Zwar habe ich mittlerweile fast alles vergessen, weil ich es kaum benutze, aber ich kann mich daran erinnern, dass mein Französisch in der Schule einigermaßen schlecht war. Mein Vater fuhr mich also kurzerhand nach Südfrankreich zu einer befreundeten Familie, stellte uns alle kurz vor, drückte mir noch ein Wörterbuch in die Hand und meinte, dass er mich in fünf Wochen wieder abholt. Öhm, ja...

Hat mir nicht geschadet, und ein bisschen Französisch habe ich auch gelernt.

Viele Sprachen zu verstehen, bedeutet, viel zu verstehen. Angeblich ist das Lernen von Sprachen eine der besten Formen von Gedächtnistraining.

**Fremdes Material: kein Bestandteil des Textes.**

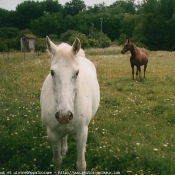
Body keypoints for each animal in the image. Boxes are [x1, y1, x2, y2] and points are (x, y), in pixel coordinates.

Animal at [40, 36, 100, 174]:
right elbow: (57, 161)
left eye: (77, 73)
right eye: (52, 72)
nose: (64, 115)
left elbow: (81, 164)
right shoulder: (52, 134)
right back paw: (64, 149)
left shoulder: (82, 133)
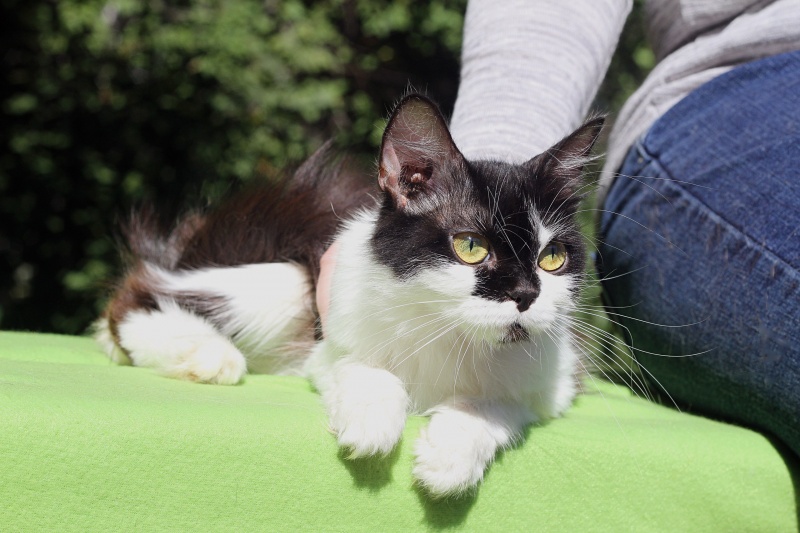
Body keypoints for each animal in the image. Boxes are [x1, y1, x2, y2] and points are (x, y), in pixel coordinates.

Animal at [95, 94, 604, 497]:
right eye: (470, 247)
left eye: (552, 257)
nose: (526, 294)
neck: (454, 335)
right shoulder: (329, 336)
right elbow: (364, 367)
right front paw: (372, 423)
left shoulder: (554, 382)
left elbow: (497, 405)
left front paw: (451, 456)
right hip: (284, 272)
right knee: (140, 293)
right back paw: (205, 355)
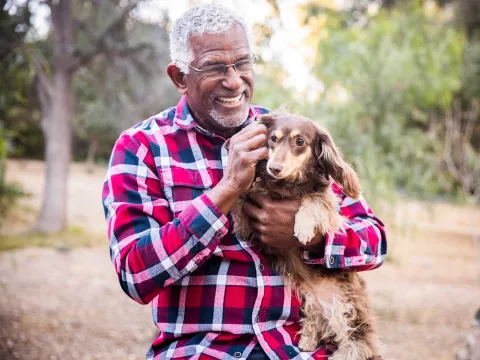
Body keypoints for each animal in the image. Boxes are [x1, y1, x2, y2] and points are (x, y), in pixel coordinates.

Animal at [232, 112, 382, 360]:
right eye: (272, 138)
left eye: (299, 141)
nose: (274, 168)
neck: (286, 186)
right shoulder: (253, 213)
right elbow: (244, 200)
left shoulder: (329, 209)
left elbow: (312, 199)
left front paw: (302, 227)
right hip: (310, 303)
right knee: (316, 322)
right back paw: (307, 339)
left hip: (346, 307)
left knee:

Ganz gewiss ist das Lernen von Sprachen auch durch Fähigkeiten, Interesse, Zeit und Geld limitiert, aber wenn du dein ganzes Leben durch die Welt reisen und Sprachen lernen könntest, könntest du es schon recht weit bringen.

(Passend oder nicht. You decide.)
 
Zuletzt bearbeitet:
Möglicherweise gibt es mehr Sprachen auf dieser Welt, als wir Wochen zum Leben haben.
Oder womöglich gar Tage.

Und eine Sprache lernt man nicht in einer Woche oder gar in einem Tag.

Wer das meint, hat wahrscheinlich seiner Lebtag noch nie eine Sprache gelernt.

Eine Sprache zu lernen, das dauert etwas länger als ein IKEA-Regal aufzubauen.